Social discovery. Are the photos and status updates that you post to your social media accounts discoverable regardless of the privacy settings you choose? If they contain information that is especially relevant to the case, they probably are. Take, for example, two recent cases in which courts have required litigants to produce information contained in their Facebook accounts. In Nucci v. Target the Florida Court of Appeals denied a personal injury claim plaintiff’s petition to quash an order compelling her to produce photographs from her Facebook account from two years before the accident to the present. The plaintiff sought emotional and economic damages stemming from a fall that she alleged was caused by a foreign substance on the floor of a Target store. The Florida court held that the photographs were “powerfully relevant” to the plaintiff’s damages claim since the quality of her life before and after the accident was at issue, and because surveillance videos of the plaintiff called her account of her post-accident life into question. The court held that this relevance “overwhelms” the plaintiff’s privacy interest in photos posted to a Facebook account despite privacy settings that prevented the photos from being seen by the general public. In the second case, Crowe v. Marquette Transportation Co., a federal district court in Louisiana ordered the plaintiff to produce a complete copy of his entire 4,000-page Facebook history, including the private messages he sent via the Facebook platform. The defendant Marquette alleged that investigators had discovered that the plaintiff in this worker’s compensation case had sent a Facebook message admitting that he was injured while fishing, not while working for Marquette. When, during a deposition, the defendant was shown a printout of the Facebook message, which appeared to have been sent from an account bearing his name, the defendant denied sending the message and testified that his account had been hacked. The district court held that “Marquette is entitled to analyze the thousands of pages of Facebook messages [that the plaintiff] exchanged with others… particularly given his [Facebook-account related] testimony.”

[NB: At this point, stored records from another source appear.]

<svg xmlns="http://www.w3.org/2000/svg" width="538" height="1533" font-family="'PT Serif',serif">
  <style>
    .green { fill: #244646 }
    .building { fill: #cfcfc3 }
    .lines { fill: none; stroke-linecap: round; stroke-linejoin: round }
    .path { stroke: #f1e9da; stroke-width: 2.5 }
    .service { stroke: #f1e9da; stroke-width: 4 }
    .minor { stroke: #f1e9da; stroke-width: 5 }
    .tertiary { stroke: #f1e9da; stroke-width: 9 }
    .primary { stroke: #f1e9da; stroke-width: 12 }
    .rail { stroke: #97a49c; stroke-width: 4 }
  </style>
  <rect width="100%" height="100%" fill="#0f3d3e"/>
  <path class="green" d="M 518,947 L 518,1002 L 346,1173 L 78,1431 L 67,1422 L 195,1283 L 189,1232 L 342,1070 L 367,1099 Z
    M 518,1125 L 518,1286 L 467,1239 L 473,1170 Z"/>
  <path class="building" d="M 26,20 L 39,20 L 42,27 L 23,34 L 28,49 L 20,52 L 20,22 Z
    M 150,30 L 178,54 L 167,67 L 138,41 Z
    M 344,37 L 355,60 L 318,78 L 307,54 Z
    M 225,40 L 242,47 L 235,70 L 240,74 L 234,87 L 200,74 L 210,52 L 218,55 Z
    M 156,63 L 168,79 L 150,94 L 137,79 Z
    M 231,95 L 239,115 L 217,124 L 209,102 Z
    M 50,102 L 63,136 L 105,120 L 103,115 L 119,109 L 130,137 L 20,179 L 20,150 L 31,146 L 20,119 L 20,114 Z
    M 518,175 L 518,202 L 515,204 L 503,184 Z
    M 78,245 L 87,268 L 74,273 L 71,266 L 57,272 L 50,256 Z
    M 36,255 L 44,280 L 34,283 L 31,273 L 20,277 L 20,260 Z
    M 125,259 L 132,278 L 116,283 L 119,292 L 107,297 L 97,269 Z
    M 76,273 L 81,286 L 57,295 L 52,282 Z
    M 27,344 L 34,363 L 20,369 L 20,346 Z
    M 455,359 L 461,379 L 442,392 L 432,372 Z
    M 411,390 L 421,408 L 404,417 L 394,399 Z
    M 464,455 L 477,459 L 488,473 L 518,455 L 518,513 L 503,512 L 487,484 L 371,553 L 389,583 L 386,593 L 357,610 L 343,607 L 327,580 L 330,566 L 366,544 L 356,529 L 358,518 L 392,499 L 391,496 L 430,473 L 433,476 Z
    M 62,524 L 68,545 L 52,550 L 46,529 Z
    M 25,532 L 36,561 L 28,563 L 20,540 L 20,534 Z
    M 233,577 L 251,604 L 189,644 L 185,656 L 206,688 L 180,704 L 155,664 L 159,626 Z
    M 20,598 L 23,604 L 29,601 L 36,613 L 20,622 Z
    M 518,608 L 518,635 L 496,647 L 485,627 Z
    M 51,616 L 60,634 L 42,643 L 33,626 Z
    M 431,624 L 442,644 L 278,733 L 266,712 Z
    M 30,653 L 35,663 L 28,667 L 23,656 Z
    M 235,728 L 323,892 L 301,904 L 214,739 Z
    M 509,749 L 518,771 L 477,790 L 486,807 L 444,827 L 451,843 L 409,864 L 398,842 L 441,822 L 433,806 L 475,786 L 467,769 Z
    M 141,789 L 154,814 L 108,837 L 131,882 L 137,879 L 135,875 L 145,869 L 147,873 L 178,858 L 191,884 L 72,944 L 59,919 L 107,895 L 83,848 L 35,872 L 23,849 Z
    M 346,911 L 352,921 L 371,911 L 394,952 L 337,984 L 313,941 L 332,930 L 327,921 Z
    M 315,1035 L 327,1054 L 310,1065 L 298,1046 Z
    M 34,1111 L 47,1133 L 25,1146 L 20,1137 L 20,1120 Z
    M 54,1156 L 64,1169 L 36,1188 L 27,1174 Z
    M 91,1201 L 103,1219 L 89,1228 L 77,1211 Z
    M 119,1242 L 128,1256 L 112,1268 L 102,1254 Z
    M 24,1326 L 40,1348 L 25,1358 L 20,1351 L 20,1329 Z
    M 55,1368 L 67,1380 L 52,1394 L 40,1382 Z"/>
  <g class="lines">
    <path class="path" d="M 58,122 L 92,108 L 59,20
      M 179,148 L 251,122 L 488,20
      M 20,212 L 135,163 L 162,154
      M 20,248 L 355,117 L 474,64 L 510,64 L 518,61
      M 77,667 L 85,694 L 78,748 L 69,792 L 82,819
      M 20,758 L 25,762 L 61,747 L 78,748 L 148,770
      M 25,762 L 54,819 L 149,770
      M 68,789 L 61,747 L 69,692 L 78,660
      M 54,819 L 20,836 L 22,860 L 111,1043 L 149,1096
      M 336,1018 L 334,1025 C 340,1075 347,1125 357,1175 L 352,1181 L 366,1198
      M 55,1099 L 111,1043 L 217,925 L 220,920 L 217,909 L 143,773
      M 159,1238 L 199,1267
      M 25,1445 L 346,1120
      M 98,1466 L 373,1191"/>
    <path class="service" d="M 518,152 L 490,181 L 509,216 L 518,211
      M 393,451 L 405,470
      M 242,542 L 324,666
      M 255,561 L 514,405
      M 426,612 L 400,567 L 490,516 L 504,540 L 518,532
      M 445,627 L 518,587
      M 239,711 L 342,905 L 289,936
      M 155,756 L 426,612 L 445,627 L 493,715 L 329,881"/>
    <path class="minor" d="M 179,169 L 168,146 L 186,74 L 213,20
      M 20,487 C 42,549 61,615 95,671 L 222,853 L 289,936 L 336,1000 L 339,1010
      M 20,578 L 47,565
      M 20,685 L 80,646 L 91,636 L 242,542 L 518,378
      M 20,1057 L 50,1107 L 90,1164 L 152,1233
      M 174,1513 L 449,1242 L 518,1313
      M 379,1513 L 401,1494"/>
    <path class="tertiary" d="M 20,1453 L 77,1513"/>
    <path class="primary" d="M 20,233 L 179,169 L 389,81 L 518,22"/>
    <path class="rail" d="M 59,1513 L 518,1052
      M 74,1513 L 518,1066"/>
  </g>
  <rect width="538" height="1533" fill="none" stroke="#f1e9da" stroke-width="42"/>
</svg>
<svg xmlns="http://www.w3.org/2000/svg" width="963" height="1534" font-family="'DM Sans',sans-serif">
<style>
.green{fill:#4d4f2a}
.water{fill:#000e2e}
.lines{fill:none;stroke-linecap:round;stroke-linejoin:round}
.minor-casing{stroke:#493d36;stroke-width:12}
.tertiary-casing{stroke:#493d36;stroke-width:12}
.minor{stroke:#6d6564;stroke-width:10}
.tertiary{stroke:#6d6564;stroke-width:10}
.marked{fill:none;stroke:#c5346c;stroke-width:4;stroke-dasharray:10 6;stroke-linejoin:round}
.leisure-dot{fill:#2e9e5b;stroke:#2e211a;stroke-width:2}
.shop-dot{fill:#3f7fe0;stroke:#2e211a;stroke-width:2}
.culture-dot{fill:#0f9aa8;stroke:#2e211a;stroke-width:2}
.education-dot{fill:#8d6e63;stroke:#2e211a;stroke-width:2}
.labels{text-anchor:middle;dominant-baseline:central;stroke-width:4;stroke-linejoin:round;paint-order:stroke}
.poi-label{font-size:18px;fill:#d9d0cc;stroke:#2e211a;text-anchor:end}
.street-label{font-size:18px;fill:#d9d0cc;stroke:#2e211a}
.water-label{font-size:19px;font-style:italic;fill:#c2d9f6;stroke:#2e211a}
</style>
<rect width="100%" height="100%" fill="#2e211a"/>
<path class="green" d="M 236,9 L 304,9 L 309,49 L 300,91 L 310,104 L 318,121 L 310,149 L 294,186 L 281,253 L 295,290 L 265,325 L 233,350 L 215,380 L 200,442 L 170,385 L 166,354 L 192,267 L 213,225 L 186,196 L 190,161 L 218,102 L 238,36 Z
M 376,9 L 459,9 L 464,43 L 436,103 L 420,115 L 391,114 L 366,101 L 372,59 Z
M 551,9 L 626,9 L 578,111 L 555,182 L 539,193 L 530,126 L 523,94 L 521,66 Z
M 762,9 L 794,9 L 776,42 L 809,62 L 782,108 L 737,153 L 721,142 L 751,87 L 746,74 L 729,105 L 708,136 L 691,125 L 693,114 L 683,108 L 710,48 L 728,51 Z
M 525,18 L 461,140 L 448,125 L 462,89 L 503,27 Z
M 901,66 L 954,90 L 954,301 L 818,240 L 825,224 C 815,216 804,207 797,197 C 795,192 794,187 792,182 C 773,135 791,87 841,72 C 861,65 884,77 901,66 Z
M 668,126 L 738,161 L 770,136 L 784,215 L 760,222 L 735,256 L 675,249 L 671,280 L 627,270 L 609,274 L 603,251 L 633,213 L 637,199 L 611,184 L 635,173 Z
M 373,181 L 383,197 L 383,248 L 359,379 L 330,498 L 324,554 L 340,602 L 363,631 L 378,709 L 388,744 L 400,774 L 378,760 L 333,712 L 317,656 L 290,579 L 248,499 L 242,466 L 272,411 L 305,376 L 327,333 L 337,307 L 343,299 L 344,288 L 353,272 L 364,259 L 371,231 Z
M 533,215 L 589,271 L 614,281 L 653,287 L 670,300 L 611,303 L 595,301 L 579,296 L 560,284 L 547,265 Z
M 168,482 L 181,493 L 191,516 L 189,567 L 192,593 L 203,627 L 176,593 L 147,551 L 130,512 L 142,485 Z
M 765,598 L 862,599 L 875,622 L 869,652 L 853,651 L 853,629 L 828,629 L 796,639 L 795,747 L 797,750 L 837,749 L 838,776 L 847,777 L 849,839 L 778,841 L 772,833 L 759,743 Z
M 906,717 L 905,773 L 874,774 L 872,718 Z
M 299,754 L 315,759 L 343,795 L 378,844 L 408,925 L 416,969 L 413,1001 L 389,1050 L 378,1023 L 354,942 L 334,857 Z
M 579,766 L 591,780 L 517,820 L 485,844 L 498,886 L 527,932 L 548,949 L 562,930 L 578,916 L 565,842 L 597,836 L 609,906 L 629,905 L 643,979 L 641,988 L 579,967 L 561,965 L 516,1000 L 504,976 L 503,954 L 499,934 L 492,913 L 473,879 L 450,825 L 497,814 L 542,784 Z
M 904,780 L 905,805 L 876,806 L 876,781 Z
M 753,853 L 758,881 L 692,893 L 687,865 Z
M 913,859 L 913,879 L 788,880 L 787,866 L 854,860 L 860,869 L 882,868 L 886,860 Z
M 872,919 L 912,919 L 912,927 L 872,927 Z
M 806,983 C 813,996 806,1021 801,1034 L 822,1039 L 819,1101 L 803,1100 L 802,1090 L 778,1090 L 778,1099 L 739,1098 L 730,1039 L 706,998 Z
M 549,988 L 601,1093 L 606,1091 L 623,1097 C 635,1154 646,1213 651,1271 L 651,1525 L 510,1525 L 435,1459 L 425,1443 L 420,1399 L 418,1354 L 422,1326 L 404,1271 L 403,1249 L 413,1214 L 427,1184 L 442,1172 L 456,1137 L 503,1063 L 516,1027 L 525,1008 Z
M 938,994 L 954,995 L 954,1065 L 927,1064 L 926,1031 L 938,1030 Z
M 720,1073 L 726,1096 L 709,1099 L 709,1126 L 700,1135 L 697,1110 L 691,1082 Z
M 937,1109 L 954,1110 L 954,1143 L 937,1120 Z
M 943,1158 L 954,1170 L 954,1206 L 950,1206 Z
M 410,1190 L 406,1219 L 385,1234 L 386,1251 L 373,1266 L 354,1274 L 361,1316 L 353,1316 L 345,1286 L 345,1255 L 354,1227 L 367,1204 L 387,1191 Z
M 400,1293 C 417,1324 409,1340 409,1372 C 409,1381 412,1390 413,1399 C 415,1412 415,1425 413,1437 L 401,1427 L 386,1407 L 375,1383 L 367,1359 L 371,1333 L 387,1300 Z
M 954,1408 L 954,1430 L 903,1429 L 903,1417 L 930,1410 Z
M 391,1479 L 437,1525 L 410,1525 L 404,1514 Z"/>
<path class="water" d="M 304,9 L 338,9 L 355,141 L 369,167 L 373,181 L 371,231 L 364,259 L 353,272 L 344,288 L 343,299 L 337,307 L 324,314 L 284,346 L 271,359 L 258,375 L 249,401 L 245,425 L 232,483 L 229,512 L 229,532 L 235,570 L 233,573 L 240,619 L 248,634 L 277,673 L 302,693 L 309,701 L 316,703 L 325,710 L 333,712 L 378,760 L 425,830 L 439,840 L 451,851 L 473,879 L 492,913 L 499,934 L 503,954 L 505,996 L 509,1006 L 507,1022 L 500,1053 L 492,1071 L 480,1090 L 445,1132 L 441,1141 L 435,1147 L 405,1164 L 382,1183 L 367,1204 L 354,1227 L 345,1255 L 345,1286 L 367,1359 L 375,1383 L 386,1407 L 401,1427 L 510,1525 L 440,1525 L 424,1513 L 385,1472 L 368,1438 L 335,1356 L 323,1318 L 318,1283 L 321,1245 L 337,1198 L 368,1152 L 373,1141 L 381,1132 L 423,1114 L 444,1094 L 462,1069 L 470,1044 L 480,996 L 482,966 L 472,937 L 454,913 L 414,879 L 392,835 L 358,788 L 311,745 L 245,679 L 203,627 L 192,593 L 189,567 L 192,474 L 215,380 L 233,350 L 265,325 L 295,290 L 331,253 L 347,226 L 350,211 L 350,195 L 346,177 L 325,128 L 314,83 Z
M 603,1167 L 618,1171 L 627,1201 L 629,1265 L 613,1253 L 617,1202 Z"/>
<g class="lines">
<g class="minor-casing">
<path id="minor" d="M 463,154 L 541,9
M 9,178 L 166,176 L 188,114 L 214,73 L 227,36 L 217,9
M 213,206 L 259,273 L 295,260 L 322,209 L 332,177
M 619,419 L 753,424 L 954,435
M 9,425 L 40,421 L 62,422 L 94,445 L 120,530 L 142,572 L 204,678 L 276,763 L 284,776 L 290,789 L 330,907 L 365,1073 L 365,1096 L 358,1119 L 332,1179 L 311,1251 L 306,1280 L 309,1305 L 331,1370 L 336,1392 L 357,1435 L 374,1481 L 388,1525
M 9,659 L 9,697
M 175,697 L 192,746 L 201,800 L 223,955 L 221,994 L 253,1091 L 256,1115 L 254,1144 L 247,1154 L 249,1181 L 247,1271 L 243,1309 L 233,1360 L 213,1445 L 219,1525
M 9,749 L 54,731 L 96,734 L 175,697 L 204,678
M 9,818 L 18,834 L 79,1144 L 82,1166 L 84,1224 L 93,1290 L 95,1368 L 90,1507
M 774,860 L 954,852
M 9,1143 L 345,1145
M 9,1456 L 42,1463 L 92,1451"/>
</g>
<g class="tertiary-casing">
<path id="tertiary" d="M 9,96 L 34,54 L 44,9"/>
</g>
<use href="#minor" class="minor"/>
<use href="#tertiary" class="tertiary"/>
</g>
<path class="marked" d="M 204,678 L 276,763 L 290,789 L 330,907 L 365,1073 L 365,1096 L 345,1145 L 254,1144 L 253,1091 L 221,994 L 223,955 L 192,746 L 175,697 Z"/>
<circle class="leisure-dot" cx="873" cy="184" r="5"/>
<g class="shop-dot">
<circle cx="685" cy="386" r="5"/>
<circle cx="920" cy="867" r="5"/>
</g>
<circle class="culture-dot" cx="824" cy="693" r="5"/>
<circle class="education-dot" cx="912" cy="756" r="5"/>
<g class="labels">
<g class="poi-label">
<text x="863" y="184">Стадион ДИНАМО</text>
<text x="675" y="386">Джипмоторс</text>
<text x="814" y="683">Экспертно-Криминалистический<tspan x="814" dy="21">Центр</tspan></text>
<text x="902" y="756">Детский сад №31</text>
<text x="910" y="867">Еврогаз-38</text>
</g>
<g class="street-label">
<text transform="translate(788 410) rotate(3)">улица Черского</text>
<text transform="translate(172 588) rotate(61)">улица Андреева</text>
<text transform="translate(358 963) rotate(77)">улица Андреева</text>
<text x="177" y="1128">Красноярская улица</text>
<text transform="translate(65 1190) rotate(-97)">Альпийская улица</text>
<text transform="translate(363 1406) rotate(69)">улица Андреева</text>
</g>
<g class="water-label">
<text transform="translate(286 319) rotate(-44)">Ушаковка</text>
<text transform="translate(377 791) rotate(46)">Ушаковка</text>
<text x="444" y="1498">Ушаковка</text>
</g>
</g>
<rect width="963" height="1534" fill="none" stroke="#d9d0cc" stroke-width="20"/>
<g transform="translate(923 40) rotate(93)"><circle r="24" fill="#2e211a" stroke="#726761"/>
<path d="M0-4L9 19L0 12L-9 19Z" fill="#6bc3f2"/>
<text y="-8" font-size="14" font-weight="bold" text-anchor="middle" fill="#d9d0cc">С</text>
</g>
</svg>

Smartphoning it in. A recent survey from Pew Research Center shows that the number of Americans with smartphones has jumped to 64%—a 29% increase since 2011. Despite the fact that the great majority of those smartphone owners (90%) have other means of accessing the Internet from home, 35% of them “frequently” use their phones to follow along with breaking news, 62% of them have used their phones to look up information about a health condition, and 57% have used their phones to do online banking. Whether someone has used his or her smartphone to access career opportunities, according to Pew, is largely dependent on whether a person is what the research firm calls “smartphone-dependent”—i.e., one of the 10% of Americans with no high-speed Internet access beyond their smartphones’ data plan. Of the smartphone-dependent people surveyed by Pew, 63% used their phones to access job openings in the last year, and 39% used their phones to submit job applications in the last year. Of the overall pool of cell phone owners surveyed by Pew, only 43% and 18% performed those job-search related activities, respectively.
Schadenfacebook. Bummed out by all of your friends’ check-ins at swanky restaurants and photos of their perfect offspring in your newsfeed? It turns out that you can get a handle on the depression that we’ve come to associate with social media use without swearing off your virtual networks altogether. Forbes reports that two new studies—one by the Journal of Social and Clinical Psychology and one out of the University of Houston—have attributed the negative feelings that social media users sometimes experience to the same underlying mechanism: social comparison. And that’s something you can control. So the next time you find yourself clicking back through your old college buddy’s montage of his trip to Machu Picchu, remember: Most people only post the highlights of their experiences, not the reality of their daily lives. And, Forbes’s contributor suggests, “it wouldn’t hurt to post about those quieter, less glamorous moments, too. That might actually go a long way in making people feel more connected, instead of just the opposite.”